Per
questa Arancia meccanica
di scena al Teatro Eliseo di
Roma non si tratta di un
adattamento qualsiasi del
romanzo (titolo originale A
Clockwork Orange/Un’arancia a
orologeria) consegnato alle
stampe nel 1962 o del celebre
film che nel ’71 ne ricavò
Stanley Kubrick, ma del vero e
proprio testo teatrale che, a
partire dal suo libro, Burgess
scrisse nel ’90 per la Royal
Shakespeare Company.
Fugando paragoni improponibili,
Gabriele
Russo si allontana dalle
suggestioni kubrickiane,
consegnate alla notorietà
universale ed alla storia del
cinema, per “ritrovare intatta –
sottolinea il regista - quella
necessità di Burgess nel
proporre argomenti dai toni
forti, capaci di scuotere le
coscienze e suscitare domande
legittime sulle possibilità di
reagire, nel nostro tempo, alla
violenza, gratuita o
scientemente programmata”.
Recenti fatti di cronaca, nera
ed italiana, collegano
immediatamente i protagonisti
dell’opera al nostro presente,
suscitando emozioni e reazioni
contrastanti. A distanza di
oltre cinquant'anni dalla sua
stesura, ci si rende conto di
quanto l’autore avesse saputo
guardare oltre il suo tempo
presagendo, attraverso la storia
violenta di
Alex
(Daniele Russo) e
dei suoi amici
Drughi
(Sebastiano Gavasso e Alessio
Piazza) una
società sempre più incline al
controllo delle coscienze e
all'indottrinamento verso un
"pensiero unico”: crudele
epilogo cui viene destinato il
protagonista, sottoposto alla
castrazione chimica ed al
condizionamento psicologico.
Nella prima parte l’azione,
ambientata in un futuro non
lontano e in una qualsiasi
possibile grande città, descrive
i crimini di Alex e della sua
banda di giovani teppisti. Nella
seconda parte lo spietato e
incosciente protagonista,
condannato a 14 anni per
omicidio, accetta di sottoporsi
a un esperimento di pseudo
riabilitazione in base al quale
gli vengono instillate reazioni
di insormontabile disgusto
fisico ogniqualvolta sorgano in
lui stimoli di violenza o anche
solo di libidini, annullando
completamente il suo libero
arbitrio.
Il lavoro è molto bello e drammaticamente forte. Alcune volte il linguaggio quasi criptato sfugge allo spettatore ma non sfuggono i continui rimandi alla condizione umana e all'asservimento della volontà attraverso la violenza e il male gratuito.
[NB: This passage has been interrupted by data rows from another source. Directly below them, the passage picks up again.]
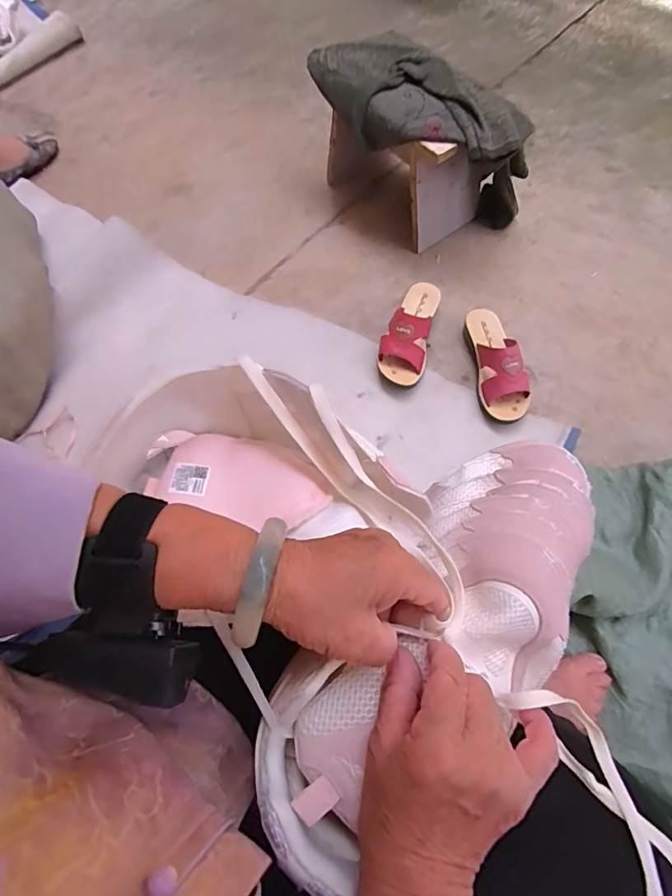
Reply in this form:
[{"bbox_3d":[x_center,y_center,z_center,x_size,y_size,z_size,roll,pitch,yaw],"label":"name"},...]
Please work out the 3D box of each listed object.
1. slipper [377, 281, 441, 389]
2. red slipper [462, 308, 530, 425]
[{"bbox_3d":[0.137,-0.225,0.898,0.084,0.073,0.220,14,67,8],"label":"slipper"},{"bbox_3d":[0.287,-0.157,0.854,0.079,0.080,0.224,-4,66,0],"label":"red slipper"}]

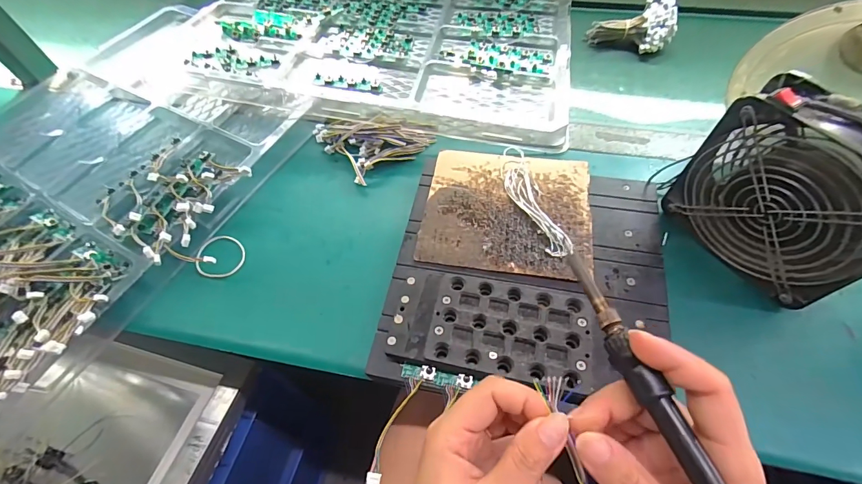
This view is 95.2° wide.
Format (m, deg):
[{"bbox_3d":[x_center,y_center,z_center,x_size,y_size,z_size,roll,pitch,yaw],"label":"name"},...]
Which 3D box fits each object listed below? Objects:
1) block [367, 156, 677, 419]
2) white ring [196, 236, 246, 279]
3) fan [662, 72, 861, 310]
[{"bbox_3d":[0.092,0.019,0.382,0.243,0.041,0.251,9,59,9],"label":"block"},{"bbox_3d":[-0.230,0.016,0.431,0.052,0.005,0.051,-1,58,2],"label":"white ring"},{"bbox_3d":[0.300,-0.041,0.326,0.056,0.136,0.147,-29,61,-14],"label":"fan"}]

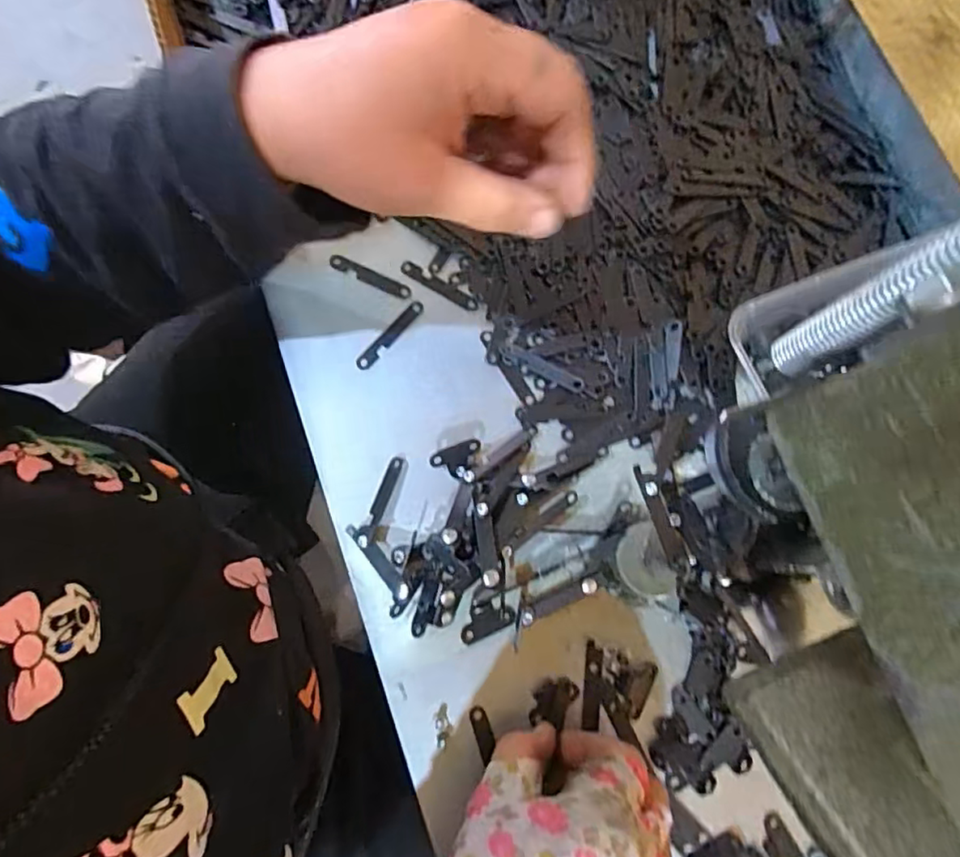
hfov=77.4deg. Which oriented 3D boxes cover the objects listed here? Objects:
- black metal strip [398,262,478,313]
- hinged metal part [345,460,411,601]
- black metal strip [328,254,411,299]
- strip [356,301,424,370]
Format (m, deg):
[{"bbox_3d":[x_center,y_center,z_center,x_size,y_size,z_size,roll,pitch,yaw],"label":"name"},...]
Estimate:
[{"bbox_3d":[-0.024,-0.085,0.356,0.051,0.004,0.008,30,77,5],"label":"black metal strip"},{"bbox_3d":[-0.055,0.053,0.318,0.031,0.007,0.073,-4,68,-2],"label":"hinged metal part"},{"bbox_3d":[-0.065,-0.090,0.355,0.051,0.004,0.010,23,77,4],"label":"black metal strip"},{"bbox_3d":[-0.052,-0.054,0.348,0.009,0.004,0.051,41,79,7],"label":"strip"}]

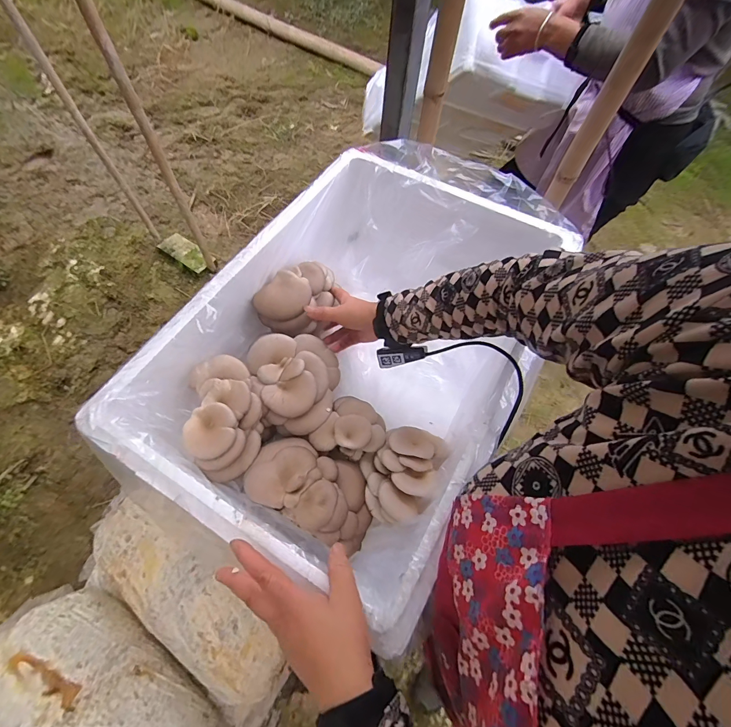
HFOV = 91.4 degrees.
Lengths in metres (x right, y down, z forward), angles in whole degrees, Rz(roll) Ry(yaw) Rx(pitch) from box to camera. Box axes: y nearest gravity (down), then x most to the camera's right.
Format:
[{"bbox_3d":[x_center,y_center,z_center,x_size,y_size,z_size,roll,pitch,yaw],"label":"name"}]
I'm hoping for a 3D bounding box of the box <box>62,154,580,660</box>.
[{"bbox_3d":[-0.004,-0.040,0.514,0.411,0.187,0.586,29,65,10],"label":"box"}]

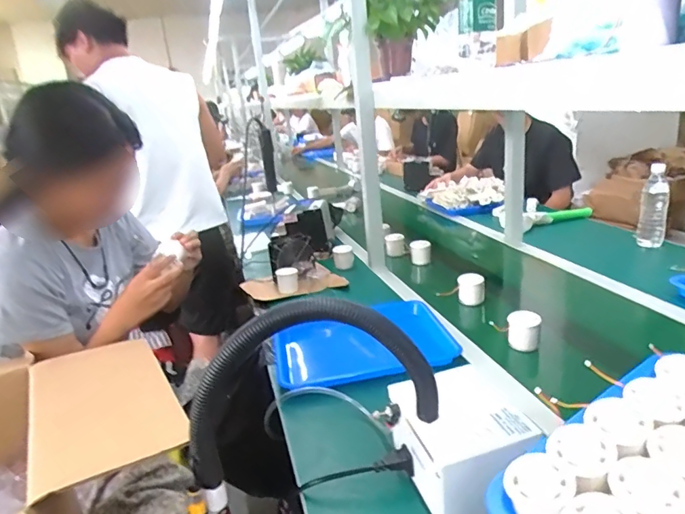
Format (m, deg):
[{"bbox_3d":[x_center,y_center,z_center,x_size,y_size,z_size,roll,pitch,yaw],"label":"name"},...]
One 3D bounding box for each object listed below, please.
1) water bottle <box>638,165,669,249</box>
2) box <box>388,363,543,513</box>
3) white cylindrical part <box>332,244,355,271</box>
[{"bbox_3d":[0.854,-0.141,1.321,0.062,0.219,0.058,5,21,30],"label":"water bottle"},{"bbox_3d":[0.147,0.233,0.614,0.128,0.101,0.161,-11,19,-13],"label":"box"},{"bbox_3d":[0.003,0.001,1.391,0.057,0.062,0.046,-7,18,-3],"label":"white cylindrical part"}]

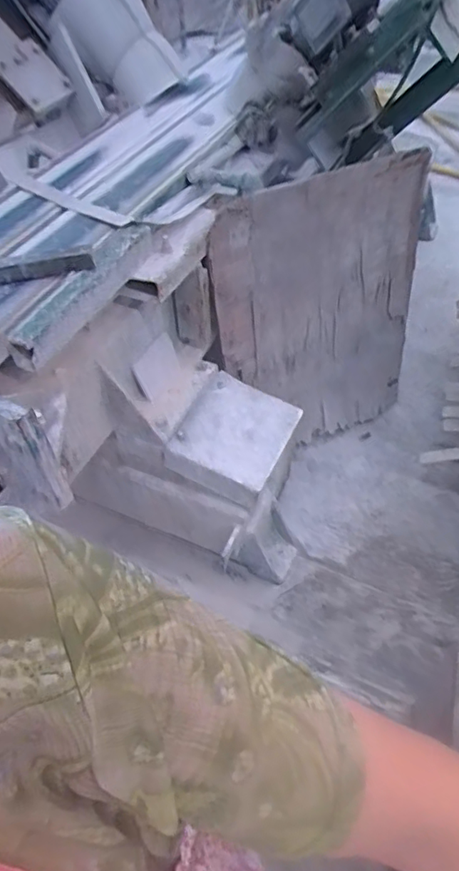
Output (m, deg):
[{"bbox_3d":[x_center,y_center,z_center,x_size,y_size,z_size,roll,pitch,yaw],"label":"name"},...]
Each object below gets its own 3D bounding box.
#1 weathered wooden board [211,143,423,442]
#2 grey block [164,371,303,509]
[{"bbox_3d":[0.240,-0.275,1.367,0.519,0.718,0.048,-19,43,-8],"label":"weathered wooden board"},{"bbox_3d":[0.008,0.001,1.200,0.223,0.066,0.285,29,57,6],"label":"grey block"}]

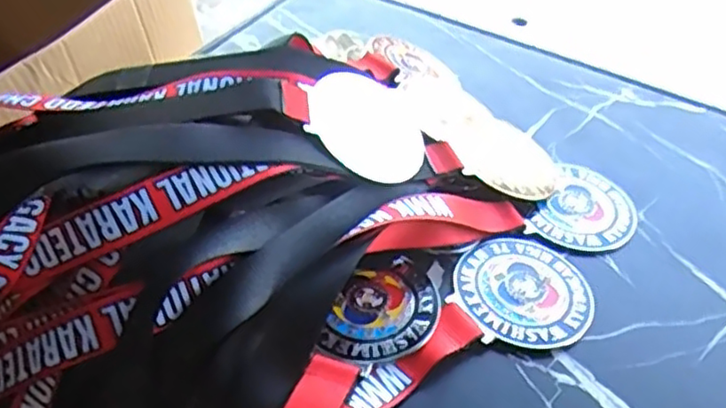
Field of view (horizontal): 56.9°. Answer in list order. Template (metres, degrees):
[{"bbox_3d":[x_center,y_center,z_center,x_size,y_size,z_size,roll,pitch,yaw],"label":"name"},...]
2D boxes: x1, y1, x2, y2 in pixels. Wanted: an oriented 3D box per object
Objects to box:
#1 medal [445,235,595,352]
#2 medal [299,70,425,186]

Un'ora e mezza das vedere e vivere tutta d'un fiato, con pochi applausi e molti trasalimenti. certamente la rwalizzazione teatrale era impensabile così composta e minimalisticamente articolata. La bravura degli artisti, tutti indistintamente, e la sapiente regia alla fine nettamente sciolgono il nodo gordiano della perplessità in un tributo di applausi più che meritati.